Muita gente não sabe, mas mesmo ela estando pavimentada, o processo de degradação no entorno da região está acontecendo há muito tempo. Muitos dos ativos florestais, as madeiras nobres, já saíram. Então, esse posicionamento de alguns técnicos de que não vai segurar o desmatamento, não acho que seja o caso.
No ano passado, tivemos cinco municípios do Amazonas entre os maiores desmatadores. Então, o desmatamento já vem acontecendo. As vezes o Ipaam, que é estadual, tem um centro de monitoramento de ponta, consegue visualizar o que ocorre, mas não tem estrutura física de combate. Talvez a estrada pavimentada até facilite esse monitoramento.
Já é sabido que vai se implantar uma série de salvaguardas na própria BR-319 para que se tenha controle, uma presença mais efetiva do poder público.
Em 2023, o Amazonas bateu recorde de queimadas e o cenário foi piorado por incêndios em Autazes e Iranduba, muito próximos da capital.

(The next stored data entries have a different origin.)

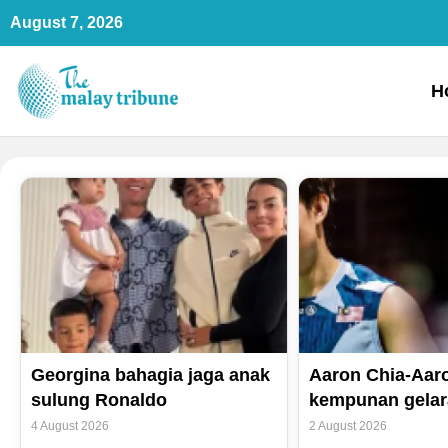
Skip
August 7, 2026
to
content
H
Georgina bahagia jaga anak
Aaron Chia-Aaro
sulung Ronaldo
kempunan gelar
4 August 2026
2 August 2026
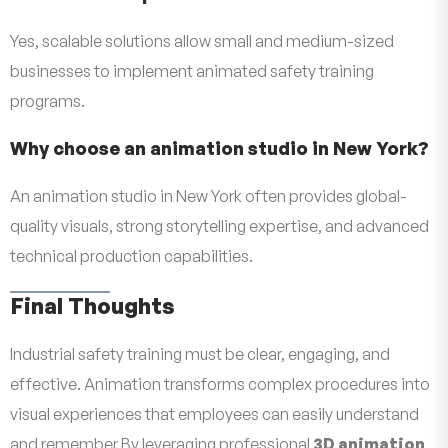
Yes, scalable solutions allow small and medium-sized
businesses to implement animated safety training
programs.
Why choose an animation studio in New York?
An animation studio in New York often provides global-
quality visuals, strong storytelling expertise, and advanced
technical production capabilities.
Final Thoughts
Industrial safety training must be clear, engaging, and
effective. Animation transforms complex procedures into
visual experiences that employees can easily understand
and remember.By leveraging professional
3D animation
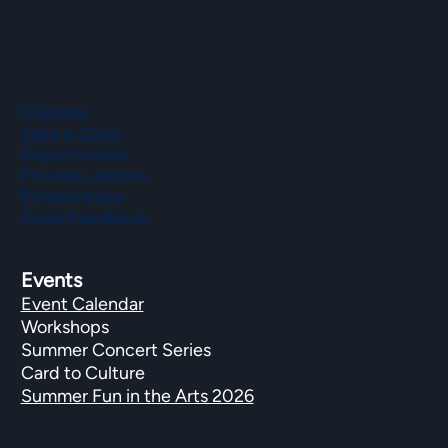
Classes
Take a Class
Departments
Private Lessons
Scholarships
Class Feedback
Events
Event Calendar
Workshops
Summer Concert Series
Card to Culture
Summer Fun in the Arts 2026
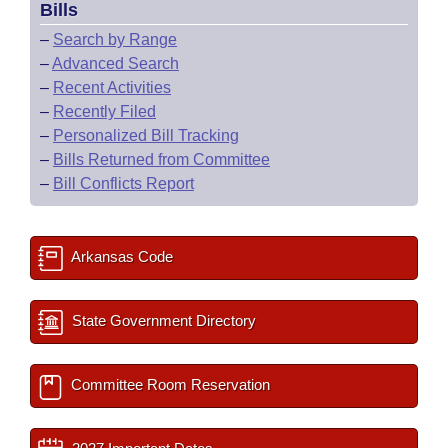
Bills
–
Search by Range
–
Advanced Search
–
Recent Activities
–
Recently Filed
–
Personalized Bill Tracking
–
Bills Returned from Committee
–
Bill Conflicts Report
Arkansas Code
State Government Directory
Committee Room Reservation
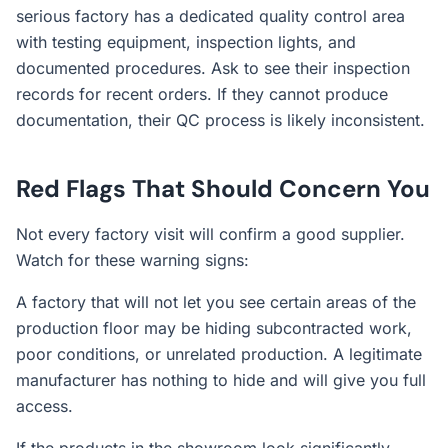
serious factory has a dedicated quality control area
with testing equipment, inspection lights, and
documented procedures. Ask to see their inspection
records for recent orders. If they cannot produce
documentation, their QC process is likely inconsistent.
Red Flags That Should Concern You
Not every factory visit will confirm a good supplier.
Watch for these warning signs:
A factory that will not let you see certain areas of the
production floor may be hiding subcontracted work,
poor conditions, or unrelated production. A legitimate
manufacturer has nothing to hide and will give you full
access.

Ainda assim, o governo não conseguiu combater efetivamente. Como conseguiria na BR-319?
O governo estadual precisa fortalecer as instituições. O Ipaam tem um quadro reduzidíssimo. Trabalha com cerca de 39% do quadro efetivo que hoje existe na instituição. O Ipaam e o batalhão ambiental precisam ser fortalecidos.
Ano passado tivemos a operação Tamoiotatá, que é muito bem estruturada, integra as forças de segurança, e precisa estar em campo. No ano passado, operamos com uma frente, quando deveríamos estar pelo menos em três.
Então, se não tiver uma priorização para a agenda ambiental, pavimentada a BR-319, ou ilícitos ambientais vão continuar ocorrendo.